Getting it there is not a simple job. The generating plants and wires are owned and operated by about 1,000 different electric power companies all across the nation.

These companies must build power plants, string wires or bury them underground, buy fuel for the plants, and hire workers to do all the jobs that must be done.

As you can imagine, all that takes a lot of money. That is why the users of electricity must pay to use it. Meters keep track of how much electricity travels from a power company’s wires into homes, businesses, schools, and factories. The company sends a worker to read the meter to determine how much each user must pay and sends the user a bill.

Electric Utilities

This pie chart shows the different energy sources for generating electricity in the United States.

Companies that sell electricity are called utilities.

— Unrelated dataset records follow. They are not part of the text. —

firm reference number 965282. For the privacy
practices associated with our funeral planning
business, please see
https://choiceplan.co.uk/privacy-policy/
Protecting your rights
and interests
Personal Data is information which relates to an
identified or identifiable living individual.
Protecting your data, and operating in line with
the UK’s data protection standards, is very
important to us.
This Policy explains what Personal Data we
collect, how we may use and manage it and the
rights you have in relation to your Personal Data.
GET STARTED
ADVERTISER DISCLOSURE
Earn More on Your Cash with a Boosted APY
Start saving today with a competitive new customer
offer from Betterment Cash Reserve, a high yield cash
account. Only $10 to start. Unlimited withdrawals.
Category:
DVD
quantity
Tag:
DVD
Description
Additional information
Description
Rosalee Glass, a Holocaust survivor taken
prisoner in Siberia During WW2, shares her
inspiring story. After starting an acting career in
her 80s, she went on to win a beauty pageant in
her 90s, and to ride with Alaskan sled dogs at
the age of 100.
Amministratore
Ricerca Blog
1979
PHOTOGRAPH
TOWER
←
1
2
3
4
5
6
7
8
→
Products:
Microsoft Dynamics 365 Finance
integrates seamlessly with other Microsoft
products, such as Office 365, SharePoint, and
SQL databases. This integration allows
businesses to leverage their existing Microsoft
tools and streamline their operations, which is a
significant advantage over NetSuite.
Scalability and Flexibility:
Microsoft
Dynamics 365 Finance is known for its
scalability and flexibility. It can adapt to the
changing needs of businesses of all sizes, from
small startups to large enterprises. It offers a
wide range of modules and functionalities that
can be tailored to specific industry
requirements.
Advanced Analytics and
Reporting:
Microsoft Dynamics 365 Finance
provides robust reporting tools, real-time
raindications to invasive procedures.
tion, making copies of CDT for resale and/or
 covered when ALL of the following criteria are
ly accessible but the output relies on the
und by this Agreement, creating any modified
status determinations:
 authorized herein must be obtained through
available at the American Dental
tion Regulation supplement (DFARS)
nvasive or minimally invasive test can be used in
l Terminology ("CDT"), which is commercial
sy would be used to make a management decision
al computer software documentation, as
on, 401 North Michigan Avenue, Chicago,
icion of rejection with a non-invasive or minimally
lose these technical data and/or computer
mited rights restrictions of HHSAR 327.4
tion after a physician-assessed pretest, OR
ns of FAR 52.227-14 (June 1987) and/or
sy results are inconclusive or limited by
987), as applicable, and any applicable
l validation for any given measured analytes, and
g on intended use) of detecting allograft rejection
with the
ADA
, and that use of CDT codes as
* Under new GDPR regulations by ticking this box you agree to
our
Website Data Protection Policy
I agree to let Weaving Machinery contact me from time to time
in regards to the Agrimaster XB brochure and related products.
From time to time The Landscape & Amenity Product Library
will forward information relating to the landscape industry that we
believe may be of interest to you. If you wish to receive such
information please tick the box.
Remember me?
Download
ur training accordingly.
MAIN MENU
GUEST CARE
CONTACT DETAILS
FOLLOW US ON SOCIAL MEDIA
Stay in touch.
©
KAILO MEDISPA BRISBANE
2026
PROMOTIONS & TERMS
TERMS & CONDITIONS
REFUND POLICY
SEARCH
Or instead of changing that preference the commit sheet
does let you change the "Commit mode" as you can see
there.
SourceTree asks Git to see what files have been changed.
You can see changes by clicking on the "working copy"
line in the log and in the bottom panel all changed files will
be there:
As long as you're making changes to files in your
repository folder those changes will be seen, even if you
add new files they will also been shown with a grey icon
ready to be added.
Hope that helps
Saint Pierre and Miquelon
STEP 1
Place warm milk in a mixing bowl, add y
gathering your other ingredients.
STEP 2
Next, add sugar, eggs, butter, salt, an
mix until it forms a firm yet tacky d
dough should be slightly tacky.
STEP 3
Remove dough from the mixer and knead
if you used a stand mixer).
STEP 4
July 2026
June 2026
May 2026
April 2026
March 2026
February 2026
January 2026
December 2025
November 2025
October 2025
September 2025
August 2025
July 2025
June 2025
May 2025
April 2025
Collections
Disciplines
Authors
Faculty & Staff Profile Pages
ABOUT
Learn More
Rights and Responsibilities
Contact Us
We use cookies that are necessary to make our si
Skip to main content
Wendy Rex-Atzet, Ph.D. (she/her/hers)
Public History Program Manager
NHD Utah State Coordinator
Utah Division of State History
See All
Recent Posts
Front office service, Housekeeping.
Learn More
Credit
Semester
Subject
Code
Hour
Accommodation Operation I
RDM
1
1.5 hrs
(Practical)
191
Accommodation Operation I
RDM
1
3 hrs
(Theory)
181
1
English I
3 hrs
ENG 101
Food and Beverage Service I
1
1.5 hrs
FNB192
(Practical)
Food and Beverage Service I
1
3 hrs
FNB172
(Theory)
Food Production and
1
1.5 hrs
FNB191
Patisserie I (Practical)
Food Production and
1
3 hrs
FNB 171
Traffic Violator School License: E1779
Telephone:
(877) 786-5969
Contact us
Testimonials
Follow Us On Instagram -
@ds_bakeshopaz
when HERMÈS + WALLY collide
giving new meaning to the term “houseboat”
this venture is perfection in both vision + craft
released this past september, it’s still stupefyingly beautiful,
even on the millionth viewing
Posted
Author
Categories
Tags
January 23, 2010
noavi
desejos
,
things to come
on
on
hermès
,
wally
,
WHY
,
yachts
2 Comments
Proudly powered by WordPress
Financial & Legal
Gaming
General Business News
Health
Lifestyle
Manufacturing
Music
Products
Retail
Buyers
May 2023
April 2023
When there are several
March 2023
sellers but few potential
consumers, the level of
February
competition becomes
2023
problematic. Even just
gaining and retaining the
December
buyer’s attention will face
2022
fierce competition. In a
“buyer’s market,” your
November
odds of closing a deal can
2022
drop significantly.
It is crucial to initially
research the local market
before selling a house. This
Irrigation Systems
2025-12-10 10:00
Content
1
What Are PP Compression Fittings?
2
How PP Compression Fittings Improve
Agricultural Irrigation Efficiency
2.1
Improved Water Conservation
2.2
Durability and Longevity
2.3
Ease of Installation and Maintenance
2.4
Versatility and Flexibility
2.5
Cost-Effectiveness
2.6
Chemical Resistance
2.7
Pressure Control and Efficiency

A utility provides something useful or essential to the public, like electric power, gas, water, or telephone service. Because a utility provides an essential service to its customers, it has special duties. For instance, it must be able to supply all the electrical needs of its customers. A utility can’t promise to deliver its product in two weeks the way some other companies can. Therefore, an electric utility must have generating plants, fuel, and sufficient power lines ready to do their jobs at any instant.

State and local governments regulate the utility. They tell a utility how much it can charge, what services it must provide its customers, and how much profit it can make.

Because an electric utility must serve the needs of the public, it must plan carefully so that it can produce enough electricity.

Decisions made today must anticipate the public’s need for electricity in the future. These decisions are very difficult because it can take as long as ten years to build a fossil fuel power plant or fourteen years to complete a nuclear power plant. This means that utilities must act on predictions of what customers will need in the future.

Electric utilities use a combination of the following energy sources to generate electricity:

• Coal supplies over 50 percent of our nation’s electricity.
  
  
• Nuclear fuel supplies about 20 percent.
  
  
• Natural gas supplies 16 percent.
  
  
• Renewable sources (mostly hydropower, followed by wind, solar, and geothermal) provide nearly 11 percent.
  
  
• Fuel oil is responsible for almost 3 percent.